Do this: How many lines in the rows below contain the string "atrium"? Letter case counts, and your reply should be only the number.

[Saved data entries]
===============
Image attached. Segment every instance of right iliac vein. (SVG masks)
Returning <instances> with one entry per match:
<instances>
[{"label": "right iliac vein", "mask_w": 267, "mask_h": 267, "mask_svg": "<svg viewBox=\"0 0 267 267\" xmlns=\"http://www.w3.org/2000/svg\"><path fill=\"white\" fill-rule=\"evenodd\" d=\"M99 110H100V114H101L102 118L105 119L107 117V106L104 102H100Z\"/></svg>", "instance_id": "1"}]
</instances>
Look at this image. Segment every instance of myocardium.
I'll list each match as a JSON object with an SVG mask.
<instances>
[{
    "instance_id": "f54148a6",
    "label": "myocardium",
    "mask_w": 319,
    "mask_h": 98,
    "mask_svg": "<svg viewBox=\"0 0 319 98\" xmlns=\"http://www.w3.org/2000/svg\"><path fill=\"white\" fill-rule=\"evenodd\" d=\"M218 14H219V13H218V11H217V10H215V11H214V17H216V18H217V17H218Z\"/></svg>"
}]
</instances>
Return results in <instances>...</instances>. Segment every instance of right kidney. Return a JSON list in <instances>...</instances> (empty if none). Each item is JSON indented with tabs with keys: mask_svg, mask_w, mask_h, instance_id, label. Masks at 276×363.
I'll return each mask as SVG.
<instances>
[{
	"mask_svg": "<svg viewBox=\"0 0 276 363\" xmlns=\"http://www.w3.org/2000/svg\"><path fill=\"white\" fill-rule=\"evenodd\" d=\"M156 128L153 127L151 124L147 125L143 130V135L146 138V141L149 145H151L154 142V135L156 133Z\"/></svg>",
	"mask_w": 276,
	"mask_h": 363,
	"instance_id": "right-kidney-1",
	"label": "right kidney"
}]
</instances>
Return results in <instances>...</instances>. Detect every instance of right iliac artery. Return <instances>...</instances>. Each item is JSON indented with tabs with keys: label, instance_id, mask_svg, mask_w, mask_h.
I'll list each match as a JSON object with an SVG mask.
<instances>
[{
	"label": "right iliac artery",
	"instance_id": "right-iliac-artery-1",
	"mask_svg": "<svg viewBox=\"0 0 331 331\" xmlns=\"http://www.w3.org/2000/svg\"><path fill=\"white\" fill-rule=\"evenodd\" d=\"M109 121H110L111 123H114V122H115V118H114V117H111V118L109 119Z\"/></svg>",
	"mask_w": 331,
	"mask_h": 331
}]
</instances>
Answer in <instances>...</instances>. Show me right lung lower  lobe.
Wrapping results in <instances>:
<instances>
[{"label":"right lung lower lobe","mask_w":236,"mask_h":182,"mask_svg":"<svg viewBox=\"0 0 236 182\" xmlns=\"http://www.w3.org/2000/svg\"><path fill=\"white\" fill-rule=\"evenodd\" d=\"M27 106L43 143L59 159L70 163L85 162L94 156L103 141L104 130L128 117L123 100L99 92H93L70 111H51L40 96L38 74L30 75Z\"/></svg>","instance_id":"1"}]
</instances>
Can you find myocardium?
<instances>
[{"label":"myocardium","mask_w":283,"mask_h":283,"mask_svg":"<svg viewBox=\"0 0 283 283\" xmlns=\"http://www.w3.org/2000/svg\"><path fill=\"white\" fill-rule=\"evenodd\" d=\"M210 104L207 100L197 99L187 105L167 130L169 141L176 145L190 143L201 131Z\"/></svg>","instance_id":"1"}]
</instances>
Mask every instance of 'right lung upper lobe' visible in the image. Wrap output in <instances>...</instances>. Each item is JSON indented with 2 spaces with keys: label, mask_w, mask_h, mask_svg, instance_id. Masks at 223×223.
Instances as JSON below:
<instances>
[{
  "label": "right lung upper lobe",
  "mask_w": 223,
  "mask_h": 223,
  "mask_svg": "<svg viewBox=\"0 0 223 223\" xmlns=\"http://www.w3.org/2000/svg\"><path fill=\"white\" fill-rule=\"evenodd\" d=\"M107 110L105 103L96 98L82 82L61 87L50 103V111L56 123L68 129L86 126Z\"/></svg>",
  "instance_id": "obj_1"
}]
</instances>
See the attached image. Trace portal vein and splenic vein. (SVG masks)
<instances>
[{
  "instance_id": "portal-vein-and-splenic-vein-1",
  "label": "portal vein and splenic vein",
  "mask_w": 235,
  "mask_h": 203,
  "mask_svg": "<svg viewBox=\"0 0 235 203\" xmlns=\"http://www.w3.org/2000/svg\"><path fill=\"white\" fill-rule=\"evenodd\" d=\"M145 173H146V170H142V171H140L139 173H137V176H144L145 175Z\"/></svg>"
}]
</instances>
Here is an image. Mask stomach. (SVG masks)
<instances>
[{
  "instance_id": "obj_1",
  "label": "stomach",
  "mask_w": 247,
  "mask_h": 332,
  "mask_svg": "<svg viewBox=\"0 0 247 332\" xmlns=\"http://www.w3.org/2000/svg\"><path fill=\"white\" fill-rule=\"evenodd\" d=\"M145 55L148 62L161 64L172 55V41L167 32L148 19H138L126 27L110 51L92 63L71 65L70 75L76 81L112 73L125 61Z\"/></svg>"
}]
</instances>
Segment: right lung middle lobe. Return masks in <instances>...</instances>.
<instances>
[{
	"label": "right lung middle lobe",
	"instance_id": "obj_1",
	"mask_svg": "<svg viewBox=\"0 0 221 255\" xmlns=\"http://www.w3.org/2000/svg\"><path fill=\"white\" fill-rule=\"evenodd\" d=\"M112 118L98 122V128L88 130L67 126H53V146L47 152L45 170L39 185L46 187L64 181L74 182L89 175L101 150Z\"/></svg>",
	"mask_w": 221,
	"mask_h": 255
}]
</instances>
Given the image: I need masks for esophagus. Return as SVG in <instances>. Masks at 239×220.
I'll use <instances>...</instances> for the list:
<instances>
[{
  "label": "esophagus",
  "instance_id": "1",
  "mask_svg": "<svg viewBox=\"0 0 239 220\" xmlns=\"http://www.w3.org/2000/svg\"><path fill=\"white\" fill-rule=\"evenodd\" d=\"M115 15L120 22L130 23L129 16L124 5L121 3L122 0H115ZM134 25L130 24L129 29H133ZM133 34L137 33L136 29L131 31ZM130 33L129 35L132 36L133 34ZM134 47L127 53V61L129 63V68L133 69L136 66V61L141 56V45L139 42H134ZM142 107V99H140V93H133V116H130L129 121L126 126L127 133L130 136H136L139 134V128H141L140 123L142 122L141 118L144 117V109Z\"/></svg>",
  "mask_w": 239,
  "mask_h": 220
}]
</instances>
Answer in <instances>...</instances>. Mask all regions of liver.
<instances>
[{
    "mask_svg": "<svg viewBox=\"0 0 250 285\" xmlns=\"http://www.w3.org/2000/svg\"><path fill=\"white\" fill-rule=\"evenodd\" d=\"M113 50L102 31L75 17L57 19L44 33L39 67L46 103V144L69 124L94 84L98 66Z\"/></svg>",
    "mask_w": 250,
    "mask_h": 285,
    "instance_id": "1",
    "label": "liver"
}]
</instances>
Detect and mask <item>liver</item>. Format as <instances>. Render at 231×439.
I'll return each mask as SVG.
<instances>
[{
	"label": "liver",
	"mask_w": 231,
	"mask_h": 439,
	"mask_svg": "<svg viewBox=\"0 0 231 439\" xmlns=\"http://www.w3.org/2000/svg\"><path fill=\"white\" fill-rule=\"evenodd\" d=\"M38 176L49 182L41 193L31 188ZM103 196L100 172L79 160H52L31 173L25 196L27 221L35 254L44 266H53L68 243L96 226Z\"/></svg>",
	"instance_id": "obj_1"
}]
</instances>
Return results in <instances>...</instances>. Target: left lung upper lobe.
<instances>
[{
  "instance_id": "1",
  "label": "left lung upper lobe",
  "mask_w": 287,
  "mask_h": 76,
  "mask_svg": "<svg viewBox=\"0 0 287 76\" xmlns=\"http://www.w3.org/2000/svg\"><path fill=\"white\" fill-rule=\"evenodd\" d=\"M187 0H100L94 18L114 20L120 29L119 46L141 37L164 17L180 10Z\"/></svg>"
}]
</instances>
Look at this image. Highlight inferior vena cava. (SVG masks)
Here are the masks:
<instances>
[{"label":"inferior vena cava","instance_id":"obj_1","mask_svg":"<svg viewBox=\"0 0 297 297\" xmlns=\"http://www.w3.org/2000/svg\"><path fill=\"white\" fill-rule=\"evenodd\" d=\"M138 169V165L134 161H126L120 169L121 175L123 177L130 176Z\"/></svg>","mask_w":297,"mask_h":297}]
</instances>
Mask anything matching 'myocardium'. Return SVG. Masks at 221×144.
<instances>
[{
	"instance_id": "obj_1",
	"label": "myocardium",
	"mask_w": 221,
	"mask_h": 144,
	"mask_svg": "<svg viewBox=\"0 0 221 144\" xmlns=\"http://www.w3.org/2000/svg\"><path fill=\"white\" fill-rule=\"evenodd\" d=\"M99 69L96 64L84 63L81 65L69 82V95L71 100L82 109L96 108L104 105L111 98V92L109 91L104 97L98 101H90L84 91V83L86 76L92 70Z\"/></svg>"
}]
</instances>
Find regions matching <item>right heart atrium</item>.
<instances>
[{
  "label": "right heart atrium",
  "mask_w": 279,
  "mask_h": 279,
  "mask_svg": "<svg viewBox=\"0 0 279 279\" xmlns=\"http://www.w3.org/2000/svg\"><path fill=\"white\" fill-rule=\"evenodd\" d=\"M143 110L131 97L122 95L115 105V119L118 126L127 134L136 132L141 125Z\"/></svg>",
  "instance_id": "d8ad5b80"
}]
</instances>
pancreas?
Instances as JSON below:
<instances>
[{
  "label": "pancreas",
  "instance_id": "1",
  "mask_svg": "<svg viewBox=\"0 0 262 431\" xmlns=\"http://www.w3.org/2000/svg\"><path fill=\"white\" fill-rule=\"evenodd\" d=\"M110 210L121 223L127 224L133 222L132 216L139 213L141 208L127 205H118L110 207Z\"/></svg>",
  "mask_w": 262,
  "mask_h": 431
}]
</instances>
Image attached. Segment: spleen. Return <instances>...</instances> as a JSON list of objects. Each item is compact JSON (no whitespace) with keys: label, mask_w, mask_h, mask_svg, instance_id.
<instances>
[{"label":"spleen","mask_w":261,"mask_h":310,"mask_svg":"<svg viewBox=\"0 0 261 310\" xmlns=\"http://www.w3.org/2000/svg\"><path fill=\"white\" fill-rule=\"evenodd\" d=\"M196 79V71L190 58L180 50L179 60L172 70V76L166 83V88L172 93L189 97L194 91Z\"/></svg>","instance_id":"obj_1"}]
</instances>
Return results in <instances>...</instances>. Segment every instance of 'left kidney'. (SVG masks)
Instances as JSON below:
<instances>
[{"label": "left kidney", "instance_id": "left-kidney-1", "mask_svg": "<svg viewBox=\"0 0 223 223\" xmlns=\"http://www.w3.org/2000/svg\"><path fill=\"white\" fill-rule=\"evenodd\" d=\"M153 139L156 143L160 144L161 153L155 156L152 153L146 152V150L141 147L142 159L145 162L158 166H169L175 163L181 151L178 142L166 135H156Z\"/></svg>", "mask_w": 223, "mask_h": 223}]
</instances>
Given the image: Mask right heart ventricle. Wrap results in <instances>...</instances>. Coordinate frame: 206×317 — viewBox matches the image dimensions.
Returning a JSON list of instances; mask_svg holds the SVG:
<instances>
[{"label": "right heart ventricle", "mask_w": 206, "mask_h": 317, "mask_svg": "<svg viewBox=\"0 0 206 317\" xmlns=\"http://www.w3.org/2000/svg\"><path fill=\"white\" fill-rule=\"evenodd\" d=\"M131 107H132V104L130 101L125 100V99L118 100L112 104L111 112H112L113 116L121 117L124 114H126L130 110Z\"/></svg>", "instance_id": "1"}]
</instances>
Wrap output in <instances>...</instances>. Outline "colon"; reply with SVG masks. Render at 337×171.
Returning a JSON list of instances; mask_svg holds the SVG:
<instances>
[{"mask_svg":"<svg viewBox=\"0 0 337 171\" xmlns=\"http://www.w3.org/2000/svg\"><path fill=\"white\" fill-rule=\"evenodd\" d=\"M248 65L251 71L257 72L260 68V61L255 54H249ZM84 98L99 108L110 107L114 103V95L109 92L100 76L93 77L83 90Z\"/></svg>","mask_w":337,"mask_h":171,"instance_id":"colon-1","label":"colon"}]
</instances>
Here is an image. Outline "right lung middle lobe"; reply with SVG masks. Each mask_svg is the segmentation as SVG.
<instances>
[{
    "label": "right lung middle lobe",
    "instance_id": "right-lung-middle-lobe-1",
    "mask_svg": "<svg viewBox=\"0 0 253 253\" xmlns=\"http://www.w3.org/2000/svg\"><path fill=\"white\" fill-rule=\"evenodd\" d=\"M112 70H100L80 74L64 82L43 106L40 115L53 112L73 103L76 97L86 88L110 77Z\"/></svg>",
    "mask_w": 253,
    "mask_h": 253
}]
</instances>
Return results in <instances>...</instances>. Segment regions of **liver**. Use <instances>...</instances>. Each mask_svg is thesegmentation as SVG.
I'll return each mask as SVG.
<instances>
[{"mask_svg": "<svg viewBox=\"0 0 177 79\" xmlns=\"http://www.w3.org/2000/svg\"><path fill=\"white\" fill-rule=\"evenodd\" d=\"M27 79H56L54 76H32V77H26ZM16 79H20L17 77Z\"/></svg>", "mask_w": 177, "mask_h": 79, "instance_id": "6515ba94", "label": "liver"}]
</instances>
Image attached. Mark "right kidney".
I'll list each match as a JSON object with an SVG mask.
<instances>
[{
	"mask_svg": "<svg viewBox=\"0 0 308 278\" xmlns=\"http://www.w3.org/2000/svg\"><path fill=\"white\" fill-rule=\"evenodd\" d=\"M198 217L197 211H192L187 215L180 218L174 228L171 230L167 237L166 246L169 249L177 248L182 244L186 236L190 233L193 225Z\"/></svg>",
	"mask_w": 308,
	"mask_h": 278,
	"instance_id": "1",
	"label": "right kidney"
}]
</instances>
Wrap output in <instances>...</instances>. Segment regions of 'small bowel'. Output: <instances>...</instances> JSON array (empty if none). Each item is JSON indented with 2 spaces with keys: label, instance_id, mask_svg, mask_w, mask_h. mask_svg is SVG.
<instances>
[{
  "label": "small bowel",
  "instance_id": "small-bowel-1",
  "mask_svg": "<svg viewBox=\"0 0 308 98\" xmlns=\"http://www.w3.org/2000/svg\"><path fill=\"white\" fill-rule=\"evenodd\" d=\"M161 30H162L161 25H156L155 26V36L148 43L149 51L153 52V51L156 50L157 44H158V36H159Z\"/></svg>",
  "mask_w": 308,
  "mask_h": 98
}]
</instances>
===============
The completed task: 2